The Exploration Vision is the obvious answer. This plan is going to send robots and humans into the solar system and lay the groundwork for humanity to spread throughout this small part of our galaxy. The strategy, as laid out by NASA, may be subject to legitimate quibbles. For example, it may put too much emphasis on Mars as a long-term goal and not enough on the Moon as a short- to medium-term objective. In the end, having an integrated set of goals and programs is far better than the uncoordinated, disconnected, and wasteful practices of the past thirty years.

Since that decision is essentially behind us, the problem is how to implement it or, in the jargon of the commission, to “enable” it. Indications are that they are going to deal with two issues that NASA and the advocates of the Vision will have to address. The first is how to engage the public and how to get and maintain bipartisan support for the Vision over several decades. The second is how to transform NASA into an organization capable of carrying out the missions entrusted to it.

It is this second issue that Sean O’Keefe has been wrestling with since he became administrator. Dan Goldin probably saved the agency from complete disintegration in the early 1990s, but was unable to begin the kind of top-to-bottom reform that was needed. He simply lacked the political support. In contrast, O’Keefe is a reformer rather than a “space guy.” The Vision is more or less what the “space guys” have been calling for since Apollo. However, it is based on the premise that it will be “sustainable and affordable.” The consensus seems to be emerging that NASA, in its current form, cannot do the job.

If the Aldridge Commission suggests a way to simplify NASA’s command structure, they will be making a good start at reforming the agency.

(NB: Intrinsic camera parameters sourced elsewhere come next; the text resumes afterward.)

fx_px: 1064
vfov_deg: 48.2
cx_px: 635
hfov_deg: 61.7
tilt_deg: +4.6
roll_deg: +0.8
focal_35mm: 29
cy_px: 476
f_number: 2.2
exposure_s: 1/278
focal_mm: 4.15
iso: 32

This is no real surprise. NASA has been slowly going downhill. Since the 1970s, it has been building bureaucratic structures and adding missions that may or may not have to do with its primary mission. In the late 1980s, after the Challenger disaster, the Ride Commission suggested that the agency concentrate its efforts in four areas: Aerospace Technology Development, Earth Science (“Mission to Planet Earth,” as it was then called), Space Science, and Human Exploration of the Solar System. While NASA is still basically structured this way, there have been so many new additions, such as the Education Enterprise and the addition of the Exploration Systems Office, that the lines of authority and of actual control are so complex as to defy the strength of mortal men to decipher them.

If the Aldridge Commission suggests a way to simplify NASA’s command structure, they will be making a good start at reforming the agency. If, however, they just reproduce the kind of mindless “downsizing” that was a big corporate fad in the 1990s, then they will be setting the agency up for more failures. Just as the Army needs more NCOs, NASA needs more, not less, middle management. The new safety office is a step in the right direction, but they also need a new, and clearly established, way to demarcate those areas of new, cutting edge science and technology, where risk taking should be encouraged, and those well-understood systems where tight quality and cost controls are appropriate.

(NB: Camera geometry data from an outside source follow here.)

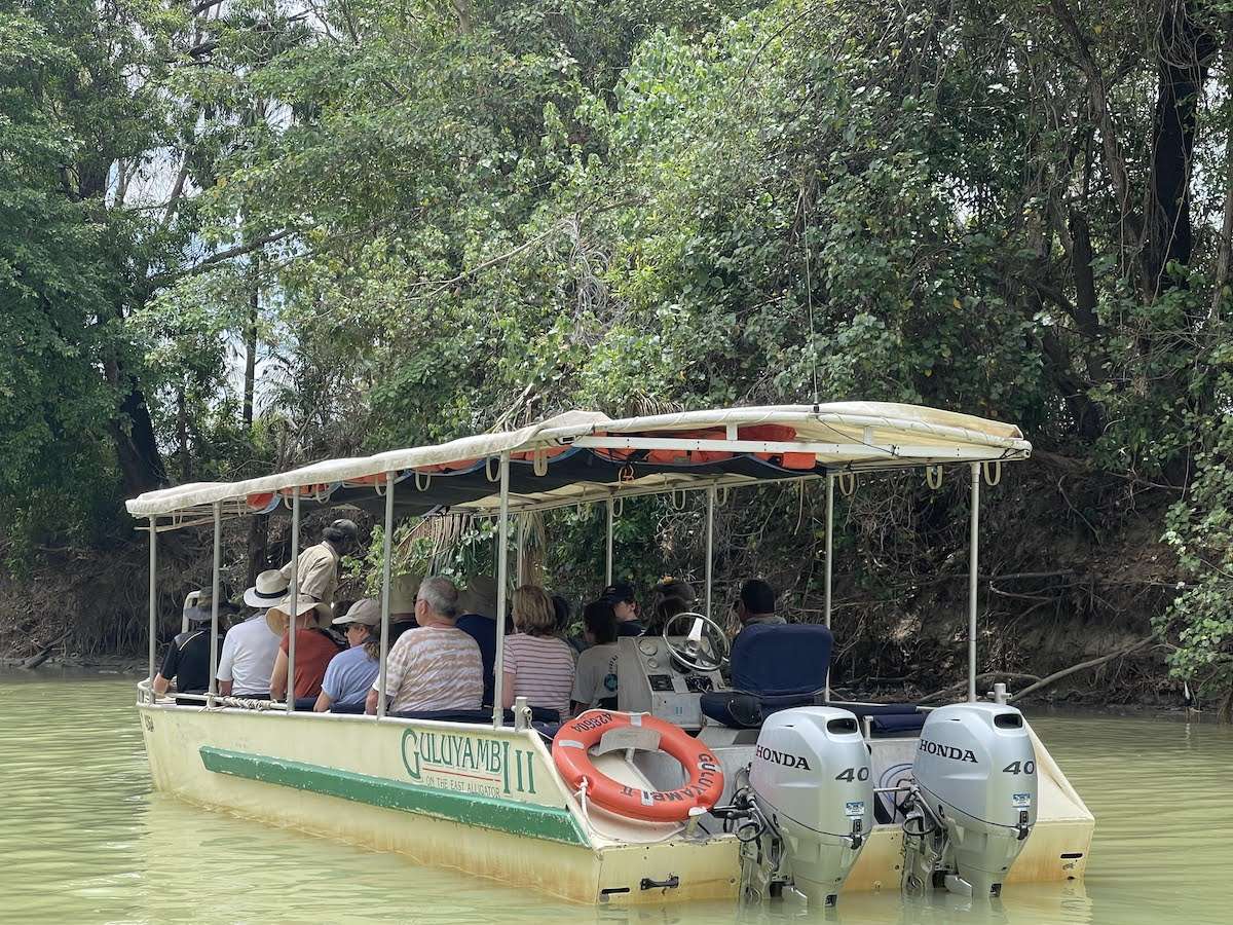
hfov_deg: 30.3
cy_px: 462
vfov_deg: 22.9
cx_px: 616
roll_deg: -0.5
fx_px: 2280
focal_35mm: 64
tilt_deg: +3.3
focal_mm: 7.5
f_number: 2.2
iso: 20
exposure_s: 1/402
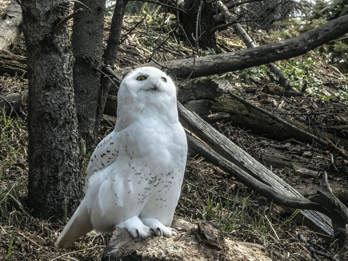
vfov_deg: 8.7
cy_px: 130
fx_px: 1709
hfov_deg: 11.6
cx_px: 174
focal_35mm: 170
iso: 400
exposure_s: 1/30
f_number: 7.1
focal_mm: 30.3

The case for the Vision will be debated by the public and by the Congress over the next couple of years. The cost will be one of the most critical elements. NASA does need some extra money, but it should not expect unlimited amounts. America has other priorities. The extra 600 million, or so, that the Administration is seeking for 2005 is barely the cost of three or four days operations in Iraq. One of the witnesses at the hearings made the point that this is really about “hope for the future.” Space exploration is the only way we can ensure a challenging enough mission for America’s brightest scientists and engineers.

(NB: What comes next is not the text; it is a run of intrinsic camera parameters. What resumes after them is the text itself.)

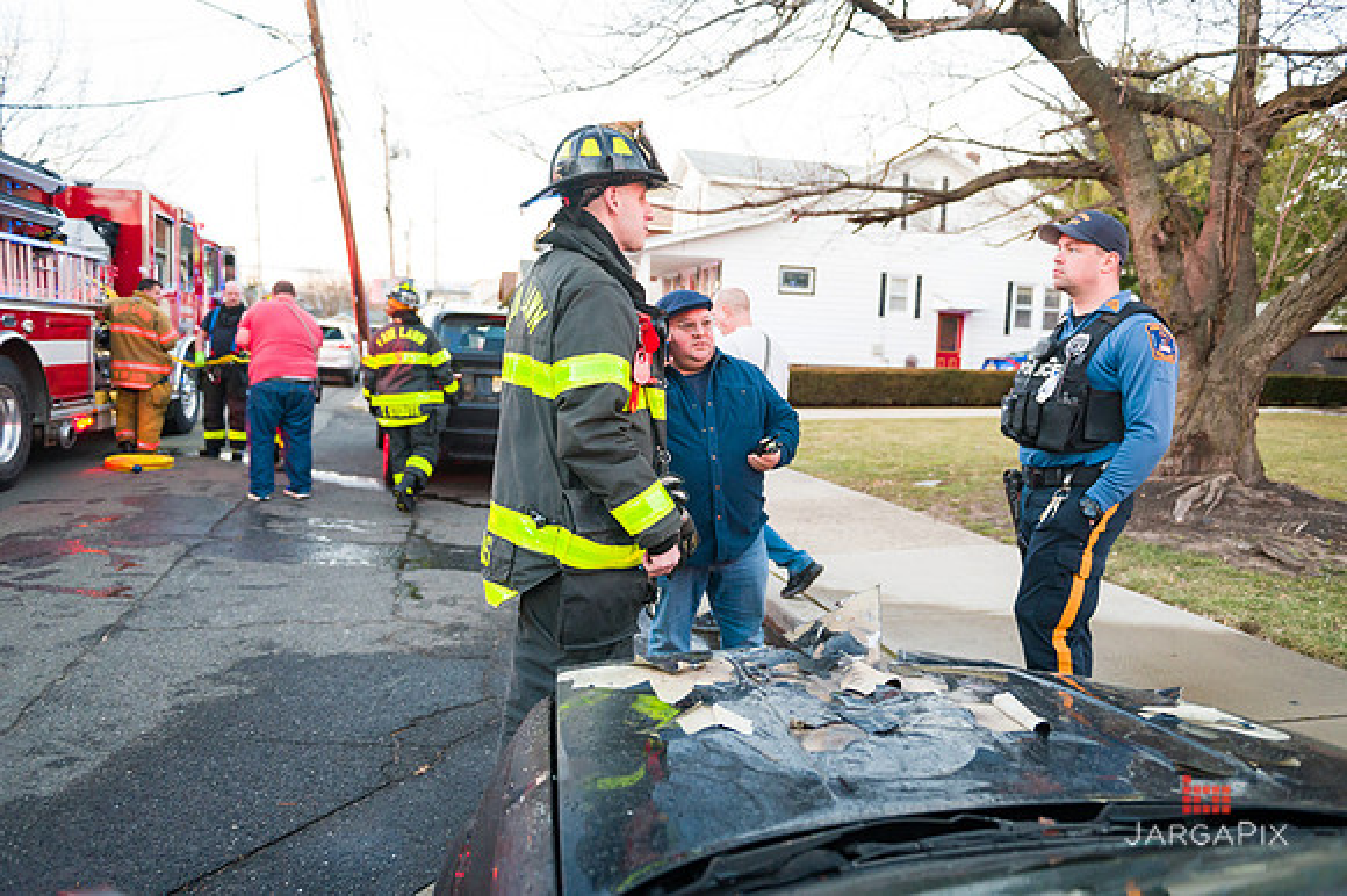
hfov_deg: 69.4
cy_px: 448
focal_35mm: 26
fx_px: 972
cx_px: 674
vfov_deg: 49.5
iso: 2000
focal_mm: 26
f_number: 3.2
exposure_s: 1/320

America depends on its position as the world leader in science and technology. Space exploration and exploitation is a major driving force in advancing the frontiers of knowledge. Every time the US gives up on a major aspect of this effort, another nation or alliance takes up where we dropped the ball. In particle physics, the loss of the supercollider project has relegated America to a back seat in the quest to understand the structure of matter. We cannot afford to have the same thing happen in space.